# Cattle Decapitation tabs



## josh pelican (Nov 14, 2009)

This is going to be a shot in the dark, but I need some serious help. I am in a fact a bassist (bot do play a lot of guitar), so don't shoot me! As some of you may know, Cattle Decapitation has been looking for a new bassist. I have been speaking with them via myspace and they have asked me to send in a video of me playing one of their songs from "The Harvest Floor".

I know this is a guitar forum and you're all probably thinking I'm looking for bass tabs; however, if anyone is willing to help produce a guitar tab, I am able to use that as a guide. For the most part the bass follows the guitar. I have been able to tab out some parts, but certainly not full songs. There are some technical parts I cannot tab out, but have no problem playing once figured out.

If anyone is willing to help me it would be greatly appreciated. I know the chances of me getting in with them are slim to none. At present I live in Canada and they are in San Diego. I am willing to move for this, but I'm sure they will find someone else who is already close by.

They gave me two songs to choose from: "The Gardeners of Eden" and "A Body Farm". I am quite familiar with these songs and listen to that album a fair amount.

For those who are willing to help, they tune in Eb. I will forever be in debt to those who are willing to help (even if you only provide me with one or two riffs). I thank you in advance. Help a fellow musician attempt to go somewhere!


----------



## MaxOfMetal (Nov 14, 2009)

To be fully honest, if you do become there bassist, will you be able to learn a full set quickly enough. Let alone learn there back catalog? 

I doubt Josh will tab out there whole back catalog. 
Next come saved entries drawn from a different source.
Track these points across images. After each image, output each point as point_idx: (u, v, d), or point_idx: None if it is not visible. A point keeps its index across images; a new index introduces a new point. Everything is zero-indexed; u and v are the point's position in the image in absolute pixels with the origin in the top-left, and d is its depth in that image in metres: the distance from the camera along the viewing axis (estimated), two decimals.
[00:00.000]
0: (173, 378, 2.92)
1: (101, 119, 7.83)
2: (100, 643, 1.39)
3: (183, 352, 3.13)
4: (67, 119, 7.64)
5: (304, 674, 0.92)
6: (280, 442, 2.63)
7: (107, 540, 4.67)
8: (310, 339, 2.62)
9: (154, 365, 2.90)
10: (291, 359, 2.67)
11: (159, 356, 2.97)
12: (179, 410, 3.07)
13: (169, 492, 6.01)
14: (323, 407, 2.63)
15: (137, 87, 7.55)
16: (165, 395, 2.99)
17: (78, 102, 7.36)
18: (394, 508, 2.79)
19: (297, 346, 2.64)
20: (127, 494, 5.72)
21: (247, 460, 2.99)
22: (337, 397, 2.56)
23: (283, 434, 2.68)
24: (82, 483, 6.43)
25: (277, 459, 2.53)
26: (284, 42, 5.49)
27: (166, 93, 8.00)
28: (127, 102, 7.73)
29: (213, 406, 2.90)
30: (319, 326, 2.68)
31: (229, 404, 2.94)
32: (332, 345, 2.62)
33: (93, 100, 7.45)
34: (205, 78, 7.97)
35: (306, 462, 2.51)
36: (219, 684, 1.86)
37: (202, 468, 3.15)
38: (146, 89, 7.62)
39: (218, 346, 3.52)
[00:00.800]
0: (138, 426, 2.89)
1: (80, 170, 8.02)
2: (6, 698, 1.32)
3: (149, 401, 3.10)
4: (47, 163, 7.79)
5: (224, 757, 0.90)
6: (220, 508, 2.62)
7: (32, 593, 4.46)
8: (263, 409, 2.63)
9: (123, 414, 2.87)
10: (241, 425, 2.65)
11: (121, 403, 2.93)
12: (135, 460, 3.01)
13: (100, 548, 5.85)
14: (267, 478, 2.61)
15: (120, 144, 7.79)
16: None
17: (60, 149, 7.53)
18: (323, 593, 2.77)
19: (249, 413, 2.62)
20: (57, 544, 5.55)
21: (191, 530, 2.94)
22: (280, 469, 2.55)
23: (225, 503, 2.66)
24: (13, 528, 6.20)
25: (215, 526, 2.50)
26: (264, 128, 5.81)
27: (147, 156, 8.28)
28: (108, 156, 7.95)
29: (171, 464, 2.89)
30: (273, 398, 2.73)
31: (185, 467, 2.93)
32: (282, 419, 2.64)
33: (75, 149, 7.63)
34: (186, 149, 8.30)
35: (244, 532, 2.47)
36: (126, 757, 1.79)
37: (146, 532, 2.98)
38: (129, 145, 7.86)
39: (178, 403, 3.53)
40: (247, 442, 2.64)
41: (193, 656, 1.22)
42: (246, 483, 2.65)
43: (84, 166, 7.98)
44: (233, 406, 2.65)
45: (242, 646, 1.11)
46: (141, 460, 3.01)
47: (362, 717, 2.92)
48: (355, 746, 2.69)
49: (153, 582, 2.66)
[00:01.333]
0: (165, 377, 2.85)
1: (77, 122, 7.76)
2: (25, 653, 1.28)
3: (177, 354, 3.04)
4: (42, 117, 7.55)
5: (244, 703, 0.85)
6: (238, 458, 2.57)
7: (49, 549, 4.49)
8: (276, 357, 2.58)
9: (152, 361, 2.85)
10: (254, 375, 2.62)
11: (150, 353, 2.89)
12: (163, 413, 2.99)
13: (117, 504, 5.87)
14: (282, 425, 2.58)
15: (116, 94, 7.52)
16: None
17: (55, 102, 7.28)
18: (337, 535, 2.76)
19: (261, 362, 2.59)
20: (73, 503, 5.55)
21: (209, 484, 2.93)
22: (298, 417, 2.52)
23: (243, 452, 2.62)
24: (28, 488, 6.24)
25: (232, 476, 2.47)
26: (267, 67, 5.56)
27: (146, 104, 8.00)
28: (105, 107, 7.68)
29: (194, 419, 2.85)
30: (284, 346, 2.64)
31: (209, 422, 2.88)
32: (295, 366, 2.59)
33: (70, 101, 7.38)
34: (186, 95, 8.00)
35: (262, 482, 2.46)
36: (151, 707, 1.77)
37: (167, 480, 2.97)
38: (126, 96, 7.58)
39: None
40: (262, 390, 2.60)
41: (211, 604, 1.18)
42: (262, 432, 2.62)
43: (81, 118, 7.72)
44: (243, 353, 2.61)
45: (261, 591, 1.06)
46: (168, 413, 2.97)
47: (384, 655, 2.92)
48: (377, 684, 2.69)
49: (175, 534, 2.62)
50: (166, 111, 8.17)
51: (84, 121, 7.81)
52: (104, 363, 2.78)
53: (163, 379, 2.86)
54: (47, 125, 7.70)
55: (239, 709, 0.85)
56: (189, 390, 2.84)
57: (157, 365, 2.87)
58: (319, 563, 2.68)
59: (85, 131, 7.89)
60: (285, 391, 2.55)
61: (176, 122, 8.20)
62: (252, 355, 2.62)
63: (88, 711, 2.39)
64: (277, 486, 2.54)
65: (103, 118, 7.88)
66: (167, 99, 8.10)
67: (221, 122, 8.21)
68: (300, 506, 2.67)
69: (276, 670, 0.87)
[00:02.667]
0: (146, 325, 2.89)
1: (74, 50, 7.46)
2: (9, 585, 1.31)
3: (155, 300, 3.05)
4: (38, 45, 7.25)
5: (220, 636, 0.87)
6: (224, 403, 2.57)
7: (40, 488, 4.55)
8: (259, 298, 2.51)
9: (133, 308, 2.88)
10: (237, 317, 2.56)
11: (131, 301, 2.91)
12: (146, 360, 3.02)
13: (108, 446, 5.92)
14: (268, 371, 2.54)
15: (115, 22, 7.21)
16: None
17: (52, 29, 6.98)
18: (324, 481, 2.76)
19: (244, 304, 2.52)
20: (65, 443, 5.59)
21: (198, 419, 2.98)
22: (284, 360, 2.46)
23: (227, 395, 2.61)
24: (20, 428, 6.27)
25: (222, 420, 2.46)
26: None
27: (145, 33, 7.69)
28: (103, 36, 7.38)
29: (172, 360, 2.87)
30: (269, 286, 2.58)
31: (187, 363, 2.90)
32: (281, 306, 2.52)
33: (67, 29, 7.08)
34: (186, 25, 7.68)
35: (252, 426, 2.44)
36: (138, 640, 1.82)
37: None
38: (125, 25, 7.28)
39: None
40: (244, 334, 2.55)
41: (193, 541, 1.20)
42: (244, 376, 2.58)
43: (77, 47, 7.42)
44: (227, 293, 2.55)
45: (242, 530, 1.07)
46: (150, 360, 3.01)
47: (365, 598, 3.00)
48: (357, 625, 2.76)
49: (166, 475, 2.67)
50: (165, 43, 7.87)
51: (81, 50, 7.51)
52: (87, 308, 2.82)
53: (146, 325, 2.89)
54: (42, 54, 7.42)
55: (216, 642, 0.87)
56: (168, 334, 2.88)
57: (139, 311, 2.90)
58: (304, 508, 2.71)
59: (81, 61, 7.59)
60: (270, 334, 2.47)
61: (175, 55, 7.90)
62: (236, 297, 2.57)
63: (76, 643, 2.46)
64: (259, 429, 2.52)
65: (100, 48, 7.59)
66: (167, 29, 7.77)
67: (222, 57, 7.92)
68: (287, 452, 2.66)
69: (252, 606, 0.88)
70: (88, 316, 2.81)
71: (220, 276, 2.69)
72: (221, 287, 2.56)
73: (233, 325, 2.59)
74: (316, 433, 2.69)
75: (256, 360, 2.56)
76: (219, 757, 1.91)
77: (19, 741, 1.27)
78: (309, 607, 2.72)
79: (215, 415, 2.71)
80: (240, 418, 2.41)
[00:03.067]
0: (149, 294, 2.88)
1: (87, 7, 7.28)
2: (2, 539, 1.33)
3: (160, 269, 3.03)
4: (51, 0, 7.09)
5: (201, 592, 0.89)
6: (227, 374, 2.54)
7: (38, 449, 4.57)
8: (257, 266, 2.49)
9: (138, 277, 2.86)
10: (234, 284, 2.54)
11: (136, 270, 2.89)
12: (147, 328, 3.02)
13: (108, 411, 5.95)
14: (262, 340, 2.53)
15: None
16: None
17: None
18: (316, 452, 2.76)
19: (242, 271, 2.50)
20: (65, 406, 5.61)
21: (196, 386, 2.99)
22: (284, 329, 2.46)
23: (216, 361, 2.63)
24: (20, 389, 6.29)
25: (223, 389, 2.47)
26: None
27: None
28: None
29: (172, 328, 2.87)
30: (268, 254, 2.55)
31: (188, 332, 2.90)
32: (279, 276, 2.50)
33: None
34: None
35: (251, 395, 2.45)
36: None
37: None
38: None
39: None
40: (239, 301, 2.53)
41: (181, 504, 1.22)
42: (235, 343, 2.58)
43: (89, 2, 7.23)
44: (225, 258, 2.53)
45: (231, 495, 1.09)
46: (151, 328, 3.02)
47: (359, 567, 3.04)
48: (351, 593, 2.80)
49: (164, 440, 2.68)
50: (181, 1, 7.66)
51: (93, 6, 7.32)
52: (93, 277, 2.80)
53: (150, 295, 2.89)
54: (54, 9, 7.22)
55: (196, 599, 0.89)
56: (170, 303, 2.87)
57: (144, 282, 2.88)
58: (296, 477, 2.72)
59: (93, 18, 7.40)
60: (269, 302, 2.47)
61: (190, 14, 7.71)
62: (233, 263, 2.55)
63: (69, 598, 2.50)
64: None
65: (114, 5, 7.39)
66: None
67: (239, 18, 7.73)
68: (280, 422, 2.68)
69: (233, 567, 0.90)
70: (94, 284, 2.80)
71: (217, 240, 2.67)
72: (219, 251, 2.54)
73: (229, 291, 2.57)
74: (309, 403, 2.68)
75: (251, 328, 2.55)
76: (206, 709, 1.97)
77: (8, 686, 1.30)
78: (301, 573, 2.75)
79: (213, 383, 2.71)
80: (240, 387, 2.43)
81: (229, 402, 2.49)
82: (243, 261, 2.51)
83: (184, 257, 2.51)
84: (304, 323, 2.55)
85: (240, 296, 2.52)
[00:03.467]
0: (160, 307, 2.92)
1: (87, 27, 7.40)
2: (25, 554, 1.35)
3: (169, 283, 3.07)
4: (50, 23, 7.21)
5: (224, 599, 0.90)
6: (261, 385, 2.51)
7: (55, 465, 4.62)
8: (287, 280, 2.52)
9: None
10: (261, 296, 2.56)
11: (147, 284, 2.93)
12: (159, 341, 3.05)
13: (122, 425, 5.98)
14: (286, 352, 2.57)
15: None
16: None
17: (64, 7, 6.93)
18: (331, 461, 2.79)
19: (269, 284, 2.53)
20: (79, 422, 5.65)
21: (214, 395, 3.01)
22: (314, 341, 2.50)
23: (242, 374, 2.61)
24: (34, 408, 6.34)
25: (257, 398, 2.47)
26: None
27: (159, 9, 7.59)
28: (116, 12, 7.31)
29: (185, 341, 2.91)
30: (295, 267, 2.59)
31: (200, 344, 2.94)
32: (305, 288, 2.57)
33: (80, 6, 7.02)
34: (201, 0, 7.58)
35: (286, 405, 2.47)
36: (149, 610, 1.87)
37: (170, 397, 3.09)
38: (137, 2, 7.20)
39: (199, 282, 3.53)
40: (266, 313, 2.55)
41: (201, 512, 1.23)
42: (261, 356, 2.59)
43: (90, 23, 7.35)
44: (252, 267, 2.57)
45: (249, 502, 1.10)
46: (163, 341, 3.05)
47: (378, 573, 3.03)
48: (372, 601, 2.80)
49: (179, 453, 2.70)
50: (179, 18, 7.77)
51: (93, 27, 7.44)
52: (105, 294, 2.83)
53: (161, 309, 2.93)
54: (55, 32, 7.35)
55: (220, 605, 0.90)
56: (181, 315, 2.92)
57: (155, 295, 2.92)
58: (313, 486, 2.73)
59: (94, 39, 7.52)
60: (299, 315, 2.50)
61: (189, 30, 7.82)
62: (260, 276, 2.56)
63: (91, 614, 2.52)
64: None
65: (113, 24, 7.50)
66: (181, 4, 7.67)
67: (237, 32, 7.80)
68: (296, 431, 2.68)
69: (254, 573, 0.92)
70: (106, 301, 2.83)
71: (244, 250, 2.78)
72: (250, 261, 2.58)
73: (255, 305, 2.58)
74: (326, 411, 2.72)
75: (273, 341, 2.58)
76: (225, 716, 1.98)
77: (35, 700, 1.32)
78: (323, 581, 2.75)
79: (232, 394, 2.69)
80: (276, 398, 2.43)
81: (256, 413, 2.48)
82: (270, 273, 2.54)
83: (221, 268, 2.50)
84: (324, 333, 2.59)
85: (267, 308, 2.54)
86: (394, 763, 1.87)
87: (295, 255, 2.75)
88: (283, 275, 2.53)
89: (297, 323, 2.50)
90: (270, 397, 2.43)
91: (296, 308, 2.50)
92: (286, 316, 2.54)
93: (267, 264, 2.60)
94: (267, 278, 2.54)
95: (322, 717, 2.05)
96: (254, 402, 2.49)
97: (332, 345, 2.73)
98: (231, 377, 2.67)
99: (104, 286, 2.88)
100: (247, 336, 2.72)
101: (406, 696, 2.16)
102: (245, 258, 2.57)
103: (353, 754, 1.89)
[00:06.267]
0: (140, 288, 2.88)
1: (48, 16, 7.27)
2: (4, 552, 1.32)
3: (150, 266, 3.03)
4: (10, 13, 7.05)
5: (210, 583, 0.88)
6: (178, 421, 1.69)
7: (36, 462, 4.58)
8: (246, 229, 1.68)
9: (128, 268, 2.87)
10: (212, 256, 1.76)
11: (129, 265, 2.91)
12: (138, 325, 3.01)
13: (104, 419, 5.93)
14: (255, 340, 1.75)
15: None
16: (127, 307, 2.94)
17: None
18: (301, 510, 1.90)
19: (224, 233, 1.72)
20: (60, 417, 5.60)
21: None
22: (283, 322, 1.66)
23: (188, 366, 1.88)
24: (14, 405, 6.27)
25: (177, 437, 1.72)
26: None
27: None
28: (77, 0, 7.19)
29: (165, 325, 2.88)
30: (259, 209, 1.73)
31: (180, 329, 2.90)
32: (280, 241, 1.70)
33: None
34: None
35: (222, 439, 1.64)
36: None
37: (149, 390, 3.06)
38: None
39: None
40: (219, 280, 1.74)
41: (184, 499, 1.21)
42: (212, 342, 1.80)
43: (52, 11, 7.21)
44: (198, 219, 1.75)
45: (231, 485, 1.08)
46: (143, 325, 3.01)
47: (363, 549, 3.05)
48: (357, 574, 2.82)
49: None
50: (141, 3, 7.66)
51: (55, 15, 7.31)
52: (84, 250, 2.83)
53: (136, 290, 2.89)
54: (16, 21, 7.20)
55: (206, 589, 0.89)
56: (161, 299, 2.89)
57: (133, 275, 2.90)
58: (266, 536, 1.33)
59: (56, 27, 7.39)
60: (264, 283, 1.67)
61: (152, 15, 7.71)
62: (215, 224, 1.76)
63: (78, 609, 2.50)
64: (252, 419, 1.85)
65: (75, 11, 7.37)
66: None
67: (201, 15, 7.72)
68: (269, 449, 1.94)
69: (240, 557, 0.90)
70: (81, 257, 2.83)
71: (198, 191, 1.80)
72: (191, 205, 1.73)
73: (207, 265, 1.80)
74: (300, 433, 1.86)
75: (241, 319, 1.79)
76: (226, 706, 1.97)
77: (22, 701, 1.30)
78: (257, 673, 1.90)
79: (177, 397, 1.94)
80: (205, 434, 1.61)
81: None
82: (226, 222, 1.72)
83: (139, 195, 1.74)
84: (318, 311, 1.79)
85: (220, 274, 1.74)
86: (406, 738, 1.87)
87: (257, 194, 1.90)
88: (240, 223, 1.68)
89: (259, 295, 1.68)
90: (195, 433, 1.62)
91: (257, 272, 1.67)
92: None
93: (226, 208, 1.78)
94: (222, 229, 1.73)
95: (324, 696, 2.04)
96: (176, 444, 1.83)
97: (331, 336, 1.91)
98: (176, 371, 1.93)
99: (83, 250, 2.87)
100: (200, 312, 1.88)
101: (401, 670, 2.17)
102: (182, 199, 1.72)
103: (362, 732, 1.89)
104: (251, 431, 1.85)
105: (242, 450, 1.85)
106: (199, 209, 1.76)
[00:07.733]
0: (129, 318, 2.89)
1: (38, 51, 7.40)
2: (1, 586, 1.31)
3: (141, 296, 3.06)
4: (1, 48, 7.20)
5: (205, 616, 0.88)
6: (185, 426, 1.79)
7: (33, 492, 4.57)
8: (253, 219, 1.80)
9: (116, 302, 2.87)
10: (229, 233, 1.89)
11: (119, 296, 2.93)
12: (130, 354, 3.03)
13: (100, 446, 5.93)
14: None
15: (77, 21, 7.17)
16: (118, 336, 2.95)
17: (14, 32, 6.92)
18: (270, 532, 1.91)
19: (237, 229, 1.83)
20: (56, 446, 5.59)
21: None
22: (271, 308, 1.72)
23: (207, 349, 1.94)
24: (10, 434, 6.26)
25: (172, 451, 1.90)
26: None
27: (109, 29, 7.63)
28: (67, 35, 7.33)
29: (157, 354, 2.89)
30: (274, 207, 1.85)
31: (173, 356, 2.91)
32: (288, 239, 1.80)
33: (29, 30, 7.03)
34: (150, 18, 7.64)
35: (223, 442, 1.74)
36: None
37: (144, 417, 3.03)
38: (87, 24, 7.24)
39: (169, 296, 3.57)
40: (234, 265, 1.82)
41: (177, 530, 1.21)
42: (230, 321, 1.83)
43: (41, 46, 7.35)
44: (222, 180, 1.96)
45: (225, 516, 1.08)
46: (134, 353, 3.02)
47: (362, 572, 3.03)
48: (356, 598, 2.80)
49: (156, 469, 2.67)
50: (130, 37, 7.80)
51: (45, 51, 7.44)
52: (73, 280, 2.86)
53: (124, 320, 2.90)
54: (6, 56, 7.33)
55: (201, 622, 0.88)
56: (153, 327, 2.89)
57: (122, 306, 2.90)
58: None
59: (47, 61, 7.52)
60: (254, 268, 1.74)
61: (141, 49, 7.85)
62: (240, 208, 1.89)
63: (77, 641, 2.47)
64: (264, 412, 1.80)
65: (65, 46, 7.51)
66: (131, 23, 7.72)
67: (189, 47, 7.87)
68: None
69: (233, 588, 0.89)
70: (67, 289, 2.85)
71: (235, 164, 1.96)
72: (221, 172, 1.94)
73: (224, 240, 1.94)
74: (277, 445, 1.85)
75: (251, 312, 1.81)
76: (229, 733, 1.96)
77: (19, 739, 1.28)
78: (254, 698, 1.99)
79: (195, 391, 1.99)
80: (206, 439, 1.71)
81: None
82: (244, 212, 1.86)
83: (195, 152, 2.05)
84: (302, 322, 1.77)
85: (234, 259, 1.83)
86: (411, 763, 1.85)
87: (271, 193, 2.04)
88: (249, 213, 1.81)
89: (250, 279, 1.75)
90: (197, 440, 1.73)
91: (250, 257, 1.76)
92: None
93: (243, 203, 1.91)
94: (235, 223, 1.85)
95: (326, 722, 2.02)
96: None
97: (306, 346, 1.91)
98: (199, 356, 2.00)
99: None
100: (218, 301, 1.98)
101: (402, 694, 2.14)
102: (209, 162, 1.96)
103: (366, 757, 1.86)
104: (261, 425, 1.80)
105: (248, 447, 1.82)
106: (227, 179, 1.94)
I suggest watching some YouTube videos, it's not the easy way, but if you don't have great ears (like most) then it's very helpful.


----------



## josh pelican (Nov 14, 2009)

I never even thought of watching live videos, which is odd because that's what I often do when I cannot figure out a riff. I can play a lot of their older material, but I will certainly use those videos as a guide. Thanks for idea!


----------



## MaxOfMetal (Nov 14, 2009)

josh pelican said:


> I never even thought of watching live videos, which is odd because that's what I often do when I cannot figure out a riff. I can play a lot of their older material, but I will certainly use those videos as a guide. Thanks for idea!



Also, try and find people doing covers of those songs, often it's clearer and more isolated, thus making it easier to figure out.


----------